August 31, 2017 3 min read


Global vanilla shortage threatens English afternoon tea culture

In April this year, the Financial Times ran an article about vanilla prices reaching an all-time high. Why would something so vanilla, as vanilla, make it into the FT? Because the price of vanilla has grown exponentially in recent years, thanks to our love of this little plant and its popularity in all baking and confectionery. In April of this year, vanilla was trading at $600 per kilo, up from $100 per kilo in 2015.

Why this sudden surge in Madagascan vanilla price?

Discerning consumers have been steadily turning their backs on artificial flavours and colourings in food, and instead demanding the real deal.

But vanilla beans are the seeds of a vine-like orchid, an orchid that has to be hand pollinated. And it takes up to three years for a plant to mature and start to produce these beans.

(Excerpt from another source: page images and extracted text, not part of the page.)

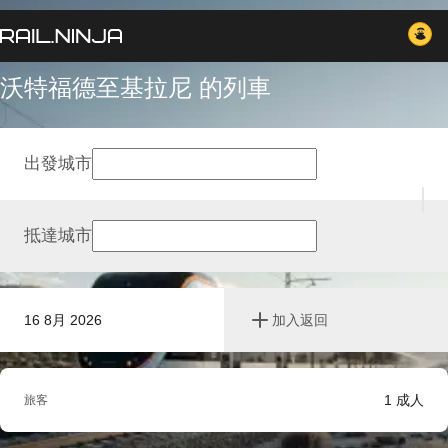
沃特福德至基拉尼 的列車
出發城市
抵達城市
16 8月 2026
加入返回
1
成人
旅客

Madagascar produces 80-85% of the world’s vanilla crop. When Cyclone Enawo struck Madagascar in March, displacing almost half a million people, it also decimated the vanilla crop, destroying nearly 20% of it. Considering the crop the previous year had been affected by drought, it should come as no surprise then, that with increasing consumer demand and a supply shortage, prices for the commodity have skyrocketed.

Our love for Madagascan vanilla

Vanilla ice cream became popular in the USA thanks to Thomas Jefferson, who tasted it in France in the 1780s and brought it home with him. It fast became a huge hit and has remained a permanent crowd-pleaser ever since, with scientists attributing it's similarity to breast milk, as the reason we love it so much.

Madagascan vanilla production methods

Vanilla grows wild in Mexico, where it is pollinated by local birds and insects. In Madagascar these birds and insects don’t exist, so the plants have to be pollinated by hand. Once the seed pods have been harvested, they’re soaked in hot water, wrapped in wool blankets and placed in wooden boxes to sweat for up to 48 hours. Finally, they’re laid out in the sun, for only one hour a day to dry out. It goes without saying that this is why Vanilla remains the world's second most expensive spice, after Saffron. 

This whole process takes months and is so time-consuming and labour intensive, that in the run-up to the current shortage a vast majority of farmers simply gave up, it wasn’t worth the effort.

Global vanilla shortage threatens Britain's afternoon tea culture

In recent years, food companies have turned to synthetic vanilla to flavour their products, but since consumers have started shunning artificial flavours, colours and ingredients in their food, producers have had to resume using the real thing. Putting even more pressure on already fragile supply chains.

But there aren’t enough vanilla-producing orchids, according to Nielsen of the company Nielsen Massey, there just isn’t the supply to meet the demand. This, coupled with the drought and cyclone, means we are looking at a chronic vanilla shortage, for some time to come. We are however monitoring this closely and are in regular contact with our producers in Madagascar, to ensure that we continue to offer you only the best 100% natural ingredients in all our gourmet food products.

How to use Madagascan vanilla at home

Vanilla flavour can be added to any sweet dish to enhance its flavour: think ice cream, desserts, cakes, biscuits, chocolate, even Earl Grey tea with vanilla, you name it, pure organic vanilla will boost it. Little wonder it is the second most expensive spice in the world and demand has been increasing year on year for decades.

  1. Take a vanilla pod and split it down its length.
  2. Scrape out the seeds and use them immediately.
  3. Keep the empty vanilla pod to infuse milk or cream, or insert into a jar of sugar to make vanilla sugar.